Ruby-throated Hummingbird (J. Pickering, 2014)

This fascinating little bird only weighs between two and six grams! Their wings beat about 53 times per second! The ruby-throated hummingbird is the most commonly seen hummingbird because its range is large and includes central and eastern North America as well as northern Mexico. This common hummingbird is easily identified between other birds because it is so small and moves so quickly. There are some issues when trying to identify this hummingbird from an insect that looks quite similar though. This moth is named the hummingbird moth for a good reason, they look almost identical at a quick glance! Along with the hummingbird moth, another 17 species of hummingbird in North America and Central America are very hard to distinguish from the ruby-throated. They vary in throat colour, shape and flight patterns. The ruby-throated hummingbird is usually emerald green on the back, belly and head. The male has a red throat and white chest while the female has an all-white throat and chest.

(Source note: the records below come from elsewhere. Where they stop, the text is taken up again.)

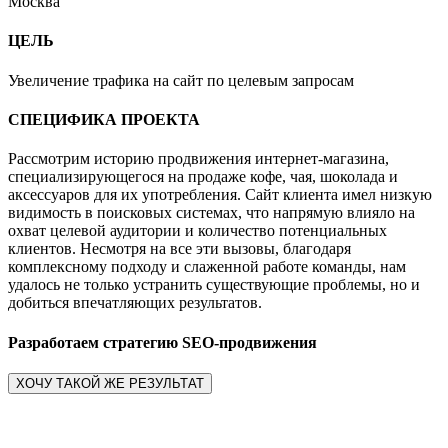
Москва
ЦЕЛЬ
Увеличение трафика на сайт по целевым запросам
СПЕЦИФИКА ПРОЕКТА
Рассмотрим историю продвижения интернет-магазина,
специализирующегося на продаже кофе, чая, шоколада и
аксессуаров для их употребления. Сайт клиента имел низкую
видимость в поисковых системах, что напрямую влияло на
охват целевой аудитории и количество потенциальных
клиентов. Несмотря на все эти вызовы, благодаря
комплексному подходу и слаженной работе команды, нам
удалось не только устранить существующие проблемы, но и
добиться впечатляющих результатов.
Разработаем стратегию SEO-продвижения
ХОЧУ ТАКОЙ ЖЕ РЕЗУЛЬТАТ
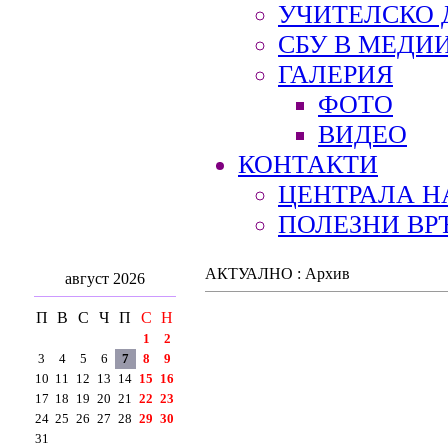
УЧИТЕЛСКО 
СБУ В МЕДИ
ГАЛЕРИЯ
ФОТО
ВИДЕО
КОНТАКТИ
ЦЕНТРАЛА Н
ПОЛЕЗНИ ВР
АКТУАЛНО : Архив
август 2026
П
В
С
Ч
П
С
Н
1
2
3
4
5
6
7
8
9
10
11
12
13
14
15
16
17
18
19
20
21
22
23
24
25
26
27
28
29
30
31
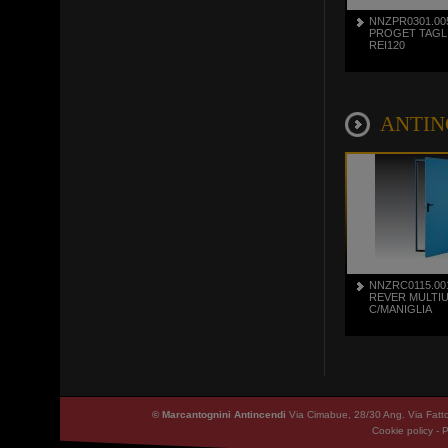
NNZPR0301.00
PROGET TAGL
REI120
ANTINCE
NNZRC0115.00
REVER MULTI
C/MANIGLIA
© Marcantognini Antincendi
Via Cimabue, 28/30 Ang. Via Fatt
Cookie policy
-
P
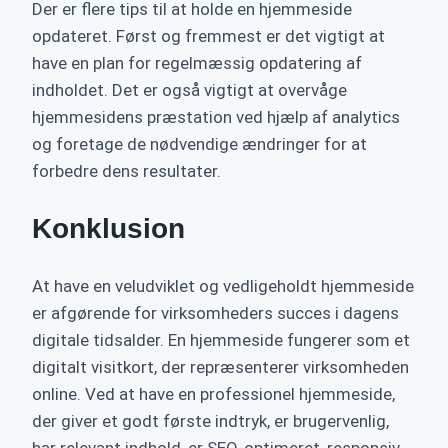
Der er flere tips til at holde en hjemmeside
opdateret. Først og fremmest er det vigtigt at
have en plan for regelmæssig opdatering af
indholdet. Det er også vigtigt at overvåge
hjemmesidens præstation ved hjælp af analytics
og foretage de nødvendige ændringer for at
forbedre dens resultater.
Konklusion
At have en veludviklet og vedligeholdt hjemmeside
er afgørende for virksomheders succes i dagens
digitale tidsalder. En hjemmeside fungerer som et
digitalt visitkort, der repræsenterer virksomheden
online. Ved at have en professionel hjemmeside,
der giver et godt første indtryk, er brugervenlig,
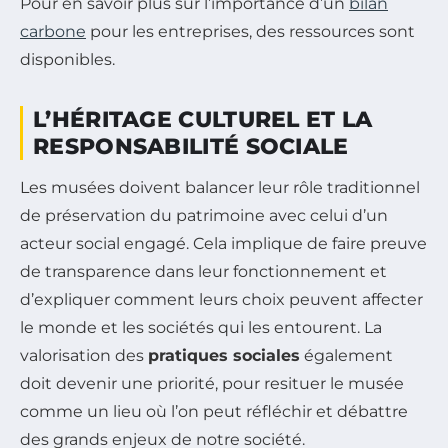
Pour en savoir plus sur l’importance d’un
bilan
carbone
pour les entreprises, des ressources sont
disponibles.
L’HÉRITAGE CULTUREL ET LA
RESPONSABILITÉ SOCIALE
Les musées doivent balancer leur rôle traditionnel
de préservation du patrimoine avec celui d’un
acteur social engagé. Cela implique de faire preuve
de transparence dans leur fonctionnement et
d’expliquer comment leurs choix peuvent affecter
le monde et les sociétés qui les entourent. La
valorisation des
pratiques sociales
également
doit devenir une priorité, pour resituer le musée
comme un lieu où l’on peut réfléchir et débattre
des grands enjeux de notre société.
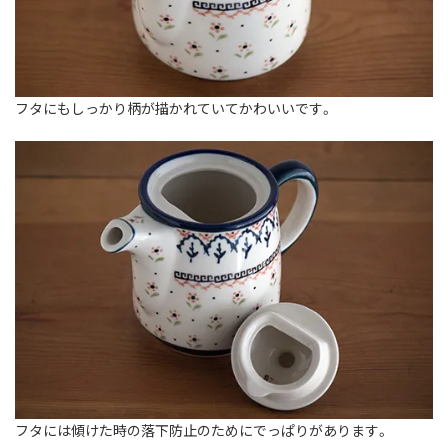
フタにもしっかり柄が描かれていてかわいいです。
フタには傾けた時の落下防止のためにでっぱりがあります。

If you think you’ve discovered a rare yellow throated hummingbird sorry to disappoint you but it is common! It may just be the ruby-throated hummingbird that is covered in yellow pollen from the flowers they were sipping nectar from. Nectar feeding involves sticking their long beak into a flower to slurp out the nectar from the middle of it. Being dusted in pollen is a good thing because they are pollinating many flowers across a landscape as they move from one to another!

A hummingbird feeder can be put up on to a hook pole along with other bird feeders in your own backyard to attract the ruby-throated hummingbird. They like an easy-to-make mixture of sugar and water! Try this simple little setup to bring in this magnificent bird for a closer look.